Valley View a big player in detour traffic reduction |

Valley View a big player in detour traffic reduction

Dr. Steve O'Brien, with Valley View Hospital's internal medicine team, will be a participant in the hospital's bike-to-work effort using one of the new electric-assist bicycles during the Grand Avenue bridge closure and detour.
Provided |

Glenwood Springs’ largest year-round employer aims to do its part to reduce commuter traffic during the upcoming Grand Avenue bridge detour, and it has everything to do with its customers whose lives could very well depend on it.

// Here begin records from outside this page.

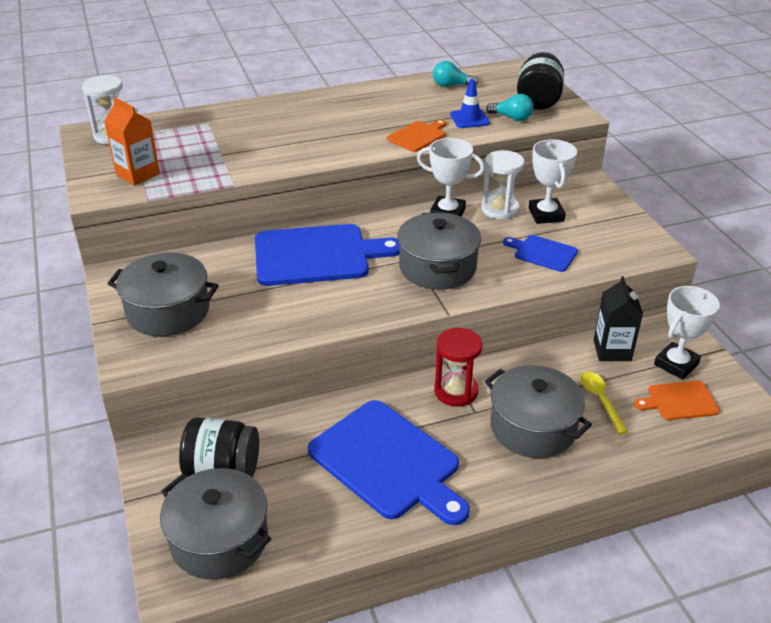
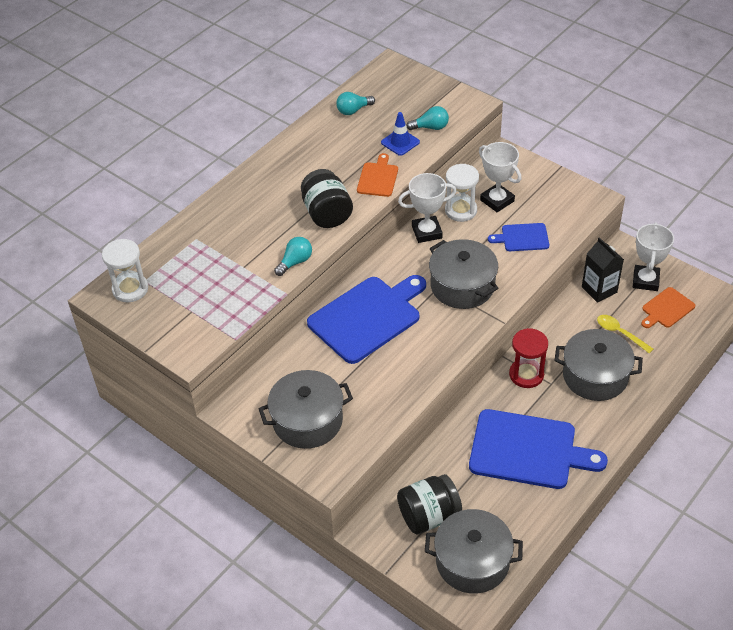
camera: 30 degrees left, 10 degrees up
orange carton [104,97,160,186] -> none
black jar [517,52,564,110] -> black jar moved to [301,169,353,228]
none -> turquoise light bulb [274,237,312,276]

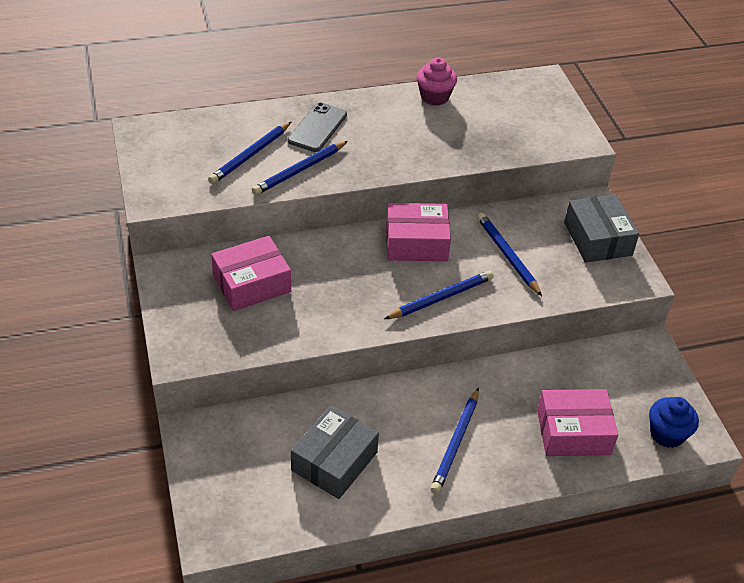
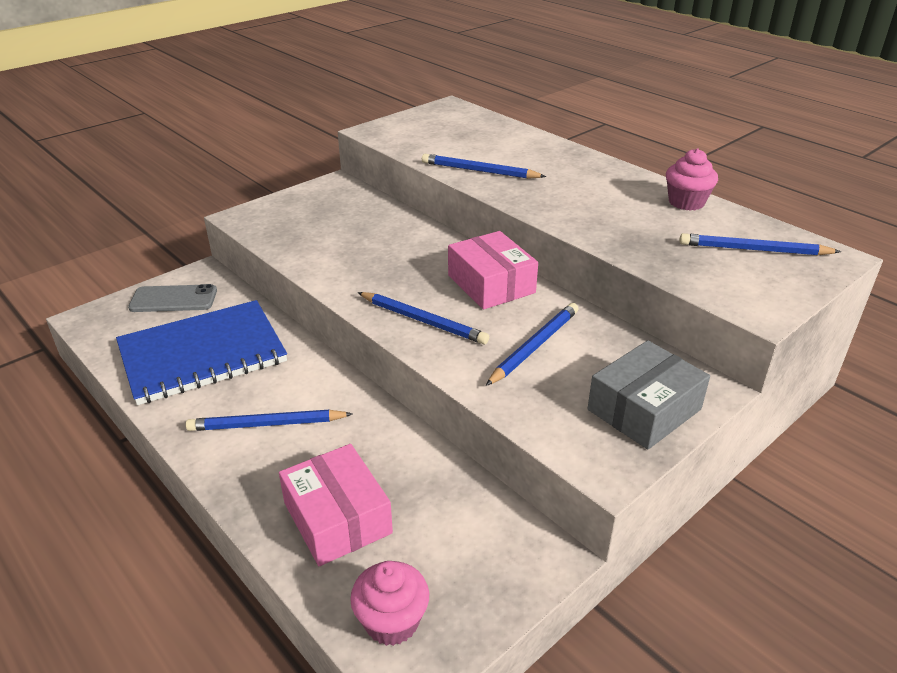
camera: 65 degrees right, 10 degrees down
blue pencil [208,121,292,184] -> blue pencil moved to [679,233,841,256]
pink box [211,236,291,311] -> none
grey phone [288,102,347,152] -> grey phone moved to [128,284,217,312]
grey box [291,405,379,499] -> blue notebook [116,300,287,405]
blue cupcake [649,397,699,448] -> pink cupcake [350,561,429,646]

Valley View Hospital’s goal to encourage at least 40 percent of its 1,200 employees to take the free bus, carpool, bike or walk to work, or otherwise arrange to work off site, is “mission critical,” hospital officials say.

Especially for those working in nonclinical support services, it’s a must, said Daniel Biggs, director of human resources for Valley View.

“For us, this is a call to action,” Biggs said. “We need our employees who can get off the road to do so, because it’s a big deal if a patient is stuck in traffic, or if EMS can’t respond to an incident on the other side of town.”

“Realizing this challenge is part of our mission,” added Stacey Gavrell, chief community relations officer for the hospital. “If we have gridlock in this community, it’s going to have impacts on the services we provide.”

Valley View representatives joined area emergency response officials in coming up with a plan to get emergency vehicles through and around the Grand Avenue/Colorado 82 detour that will be in place for 95 days starting Aug. 14.

That’s when the existing Grand Avenue bridge closes and will be torn down to make way for the new span over Interstate 70, the Colorado River, the Union Pacific Railroad and Seventh Street. Until the new bridge is ready, traffic will be diverted onto Eighth Street and north Midland Avenue to I-70 Exit 114 in West Glenwood.

To aid in that effort, Valley View will ensure that key providers are on the south side of the river during peak traffic times in particular, so that they can respond quickly in the event of an emergency, Gavrell said.

Valley View has also secured 10 electric-assist bicycles for physicians and other essential providers to use to get to the hospital if traffic is a problem at a given time.

But the hospital serves far more than just trauma patients, Gavrell noted.

It’s also about making sure patients coming to Valley View and other medical clinics for routine doctor visits can get to and from their appointments without delays, she said.

To help facilitate the free flow of traffic along the detour, the Colorado Department of Transportation has been working with local governments, the Roaring Fork Transportation Authority and major public- and private-sector employers from Glenwood to Aspen to try to reduce current traffic volumes by about 35 percent.

A combination of free RFTA buses serving commuters on the west end of the county, plus free in-town buses and shuttles, a strong emphasis on bicycling and walking, car pooling and using permitted employee van pools are expected to go a long way to accomplish that goal.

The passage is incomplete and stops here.